Ultimately I?d say it depends on 1) if your players read it and if you want to see the stuff or not and 2) if you think it disturbs the flow of the story. 1 is solely up to you to decide and posting things in the SH thread doesn?t bother me at all so I say go for it unless you?re worried about issue number one.


----------



## Lazybones (Sep 7, 2002)

I post stats for the main characters, major NPCs/villains, and items in my Rogues' Gallery thread, which I link in my sig.  When there's a major update I post a notice of it in my story thread.

I just think that stats clutter up the story too much, although my readers have commented that they like to read them in the RG thread.  After all, one click's distance isn't that much trouble.


----------



## the Jester (Sep 7, 2002)

Hmm, not many responses yet... come on, folks, I know lots of you look in on story hours at least once in a while, gimme some votes here!


----------



## Xaltar (Sep 7, 2002)

I guess that I really never thought too much about it.  I'm thinking that posting them in the story hour as a separate post wouldn't be too bad.

Posting them in a consolidated Rogues Gallery for your campaign most likely wouldn't be overkill either.


----------



## Milo Windby (Sep 7, 2002)

*No and yes*

I have to go with the no stat crowd.  I think it breaks up the flow of the story a little, not to mention the suspension of disbelief I try to foster.  I do think that a link to a rogue's gallery with all of the crunchy numbers is a great idea though.  Now if I can only get my DM to try it out...


----------



## drnuncheon (Sep 7, 2002)

I throw some in - little tidbits like a unique magic item or a description of some portion of the world that hasn't been explained yet.

I figure the story is already plenty "broken up" by virtue of being scattered across a few hundred separate posts and interspersed 
with other people's comments, etc., so putting the stats in won't hurt much.  I think of them like the chapter headers you sometimes see in novels, with pithy quotes or bits of background that wouldn't fit into the story.

» Exercise A
In the forum thread, where does Lazybones post stats for main characters, major NPCs/villains, and items?
» Exercise B
List every username that appears in a post header in the forum thread.

» Records supplied
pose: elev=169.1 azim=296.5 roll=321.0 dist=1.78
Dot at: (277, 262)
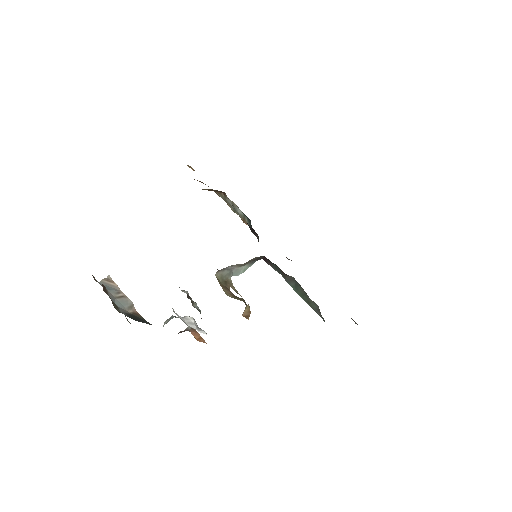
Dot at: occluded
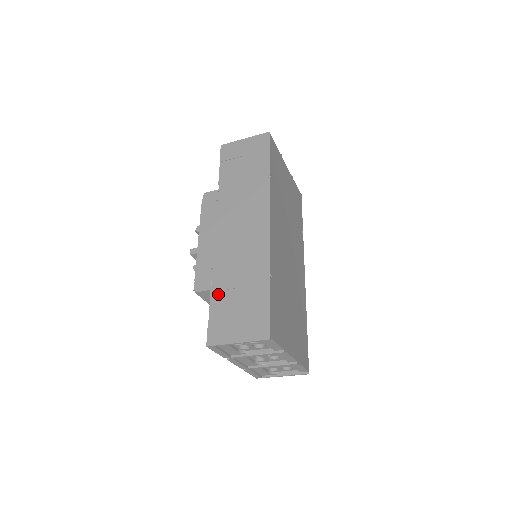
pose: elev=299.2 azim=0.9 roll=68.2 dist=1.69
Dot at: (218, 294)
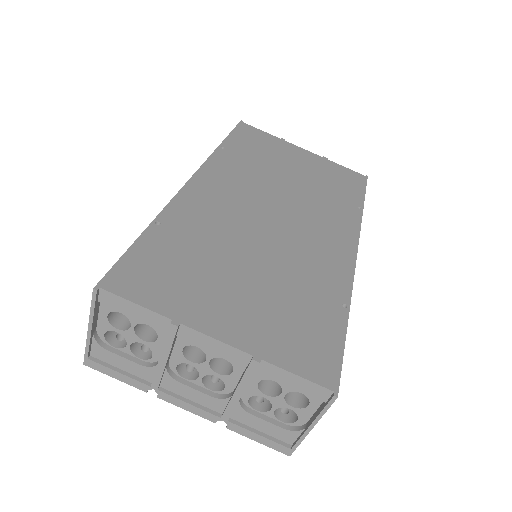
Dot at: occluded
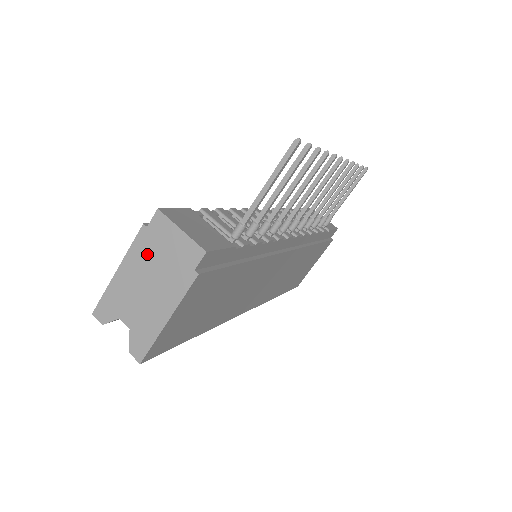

* * *

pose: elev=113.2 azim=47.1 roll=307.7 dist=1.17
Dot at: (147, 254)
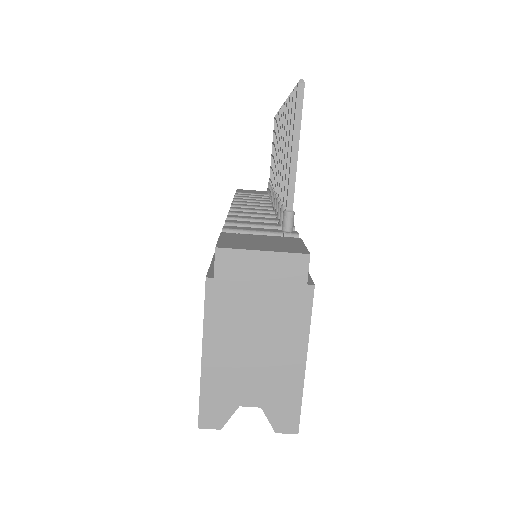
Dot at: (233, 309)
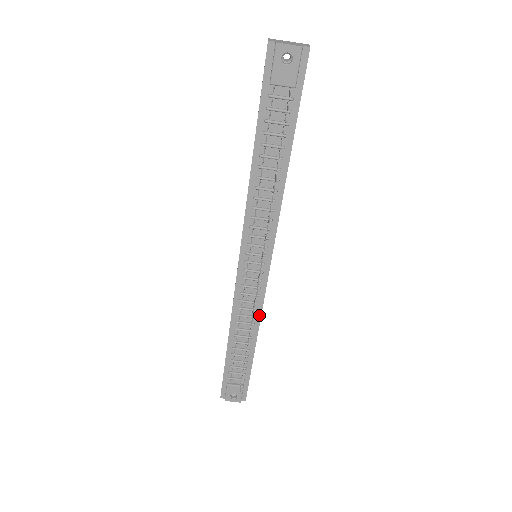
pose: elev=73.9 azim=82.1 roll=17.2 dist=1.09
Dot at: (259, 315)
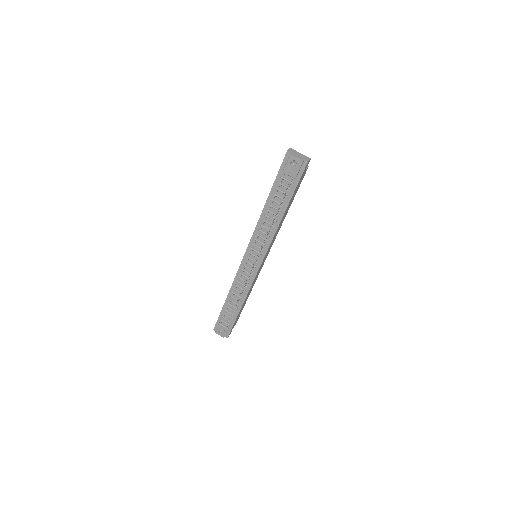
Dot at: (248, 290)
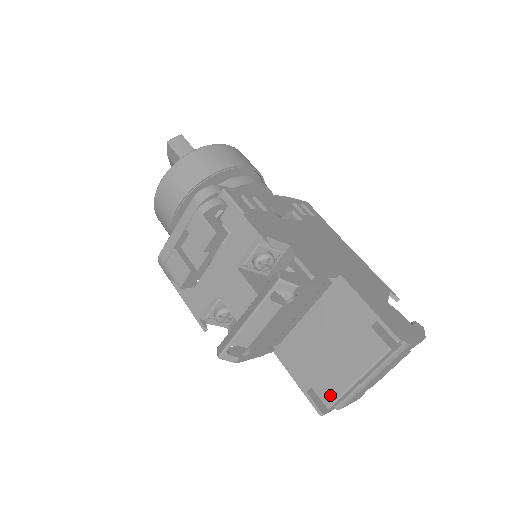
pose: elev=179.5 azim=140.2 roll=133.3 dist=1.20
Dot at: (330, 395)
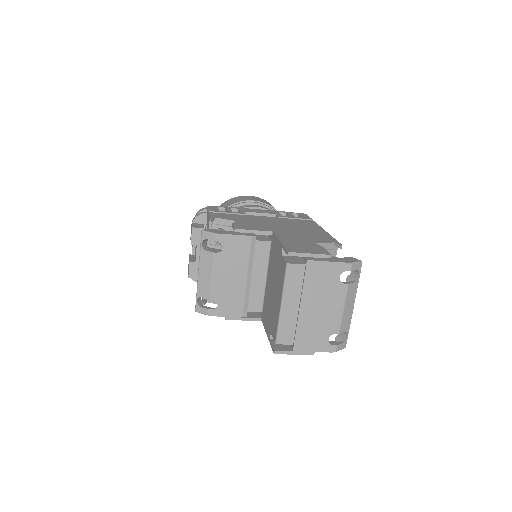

» Final result A
In a Rogues' Gallery thread linked in the signature.

» Final result B
Lazybones, the Jester, Xaltar, Milo Windby, drnuncheon